When reading on my own, I discovered the true abandonment of the conscience mind that a book can produce.  I poured through series after series, such as Sweet Valley Twins, Nancy Drew, and Sweet Valley High.  I will never forget the Christmas that my aunt, the librarian, bought me a boxed set of the series, The Chronicles of Narnia.  After falling in love with Aslan, the lion, in the most popular of the series, I devoured the entire set of Lewis’s novels.  As a child, I often chose books instead of television.  Only through reading could I truly escape into a fantasy world.  This was the world I reenacted when pretending to be one of my beloved characters.  An only child, I spent countless hours playing out my own scenes in the make-believe worlds I read about.

In middle school, I discovered the forbidden world of adult romance novels.  Because my mother’s dissertation and many of her lectures and publications focused on romance writers such as LaVyrle Spencer and Jude Deveraux, our house was teeming with the kind of novels that depicted young couples in passionate embraces.  It was inevitable that I would one day decide that these looked more interesting than my juvenile fiction.  The lasting results of this leap into adulthood include unrealistic expectations of romance and a deep love-affair with the genre.  I am always in the middle of a historical romance novel.  Every time I read the final page of one, I feel an immediate sense of withdrawal.  I often practically push my husband out the door to the nearest store to pick out my next guilty pleasure. 

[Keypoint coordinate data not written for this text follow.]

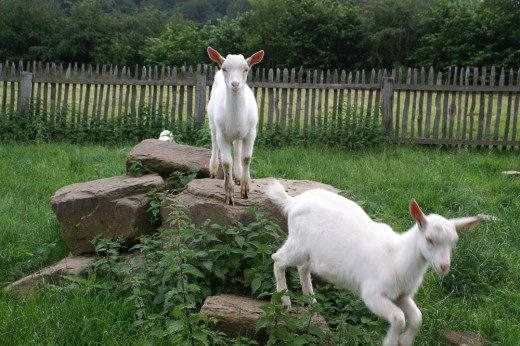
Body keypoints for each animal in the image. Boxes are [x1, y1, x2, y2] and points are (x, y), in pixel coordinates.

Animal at [206, 47, 264, 207]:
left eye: (246, 69)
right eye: (225, 68)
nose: (235, 84)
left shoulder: (251, 132)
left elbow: (246, 158)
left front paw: (245, 189)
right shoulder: (222, 133)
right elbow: (226, 163)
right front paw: (229, 195)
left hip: (239, 134)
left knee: (238, 149)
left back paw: (238, 175)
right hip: (213, 124)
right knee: (214, 143)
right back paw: (213, 170)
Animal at [266, 181, 486, 346]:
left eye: (454, 243)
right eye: (430, 239)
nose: (443, 267)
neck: (397, 258)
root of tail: (294, 201)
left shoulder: (401, 295)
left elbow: (417, 317)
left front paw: (405, 341)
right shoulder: (373, 294)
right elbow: (398, 318)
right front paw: (390, 342)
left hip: (310, 251)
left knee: (303, 267)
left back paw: (311, 301)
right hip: (298, 242)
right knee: (278, 259)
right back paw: (284, 301)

 Without a male role-model or an example of a healthy romantic relationship, these novels became my teachers.  I spent my early teenage years fully expecting my true love to sweep me off my feet like the swarthy pirate captain that kidnapped the beautiful, spirited maiden that he could not stop thinking about.  Thankfully, I did not remain a complete blithering idiot.  My ideas of feminine strength and independence clashed with the treatment of women in some of the older “bodice rippers” that depicted forceful, almost brutal, heroes that completely overpowered their heroines.  One story made me so angry that I remember stomping into my mother’s room one night, berating her for having a novel like this offensive trash under our roof.  Having no idea that I had been reading these in the first place, she found herself at a complete loss for words.  After the uncomfortable conversation that ensued, I kept the rest of my opinions to myself until she became acclimated to my interest in this literary genre. 

 I did eventually develop a taste for more sophisticated literary works.  A love for poetry has been as ingrained into my being as a love of literature itself.  My mother, my aunt, and my older cousin consider literature and politics to be completely normal topics of dinner conversation.  It took the stunned silences of several boyfriends to teach me that not all families had the same interests.  My cousin loved to quote poetry at the dinner table.  I was entranced by the beauty and power of the words.  When he quoted a poet, I vowed to read all I could by this poet and, eventually, out-quote him at a future dinner.  In this manner, I became a true fan of Dickinson, Poe, Frost, Byron, Keats, Shakespeare, and many other masters of poetic language.  

With such a literary family, it would have been difficult not to develop a true love for reading.  I bring a bag of books I have finished to every family gathering, knowing that I will come home with a new bag of books carefully selected from those filling the studies and closets of my family members.  My mother used to predict that I would one day follow in her footsteps, bringing my love of literature to a classroom of impressionable students.   I steadfastly refused.  “I will be a veterinarian, not a teacher!” I used to proclaim.  I became a special education teacher instead.  She smiled to herself when I decided to focus on English instruction, but she positively crowed with smug delight when I informed her that I wanted to get my master’s degree in English.  I can only imagine her glee if I confided my secret ambition.  One day I may write the novel that she has always dreamed of.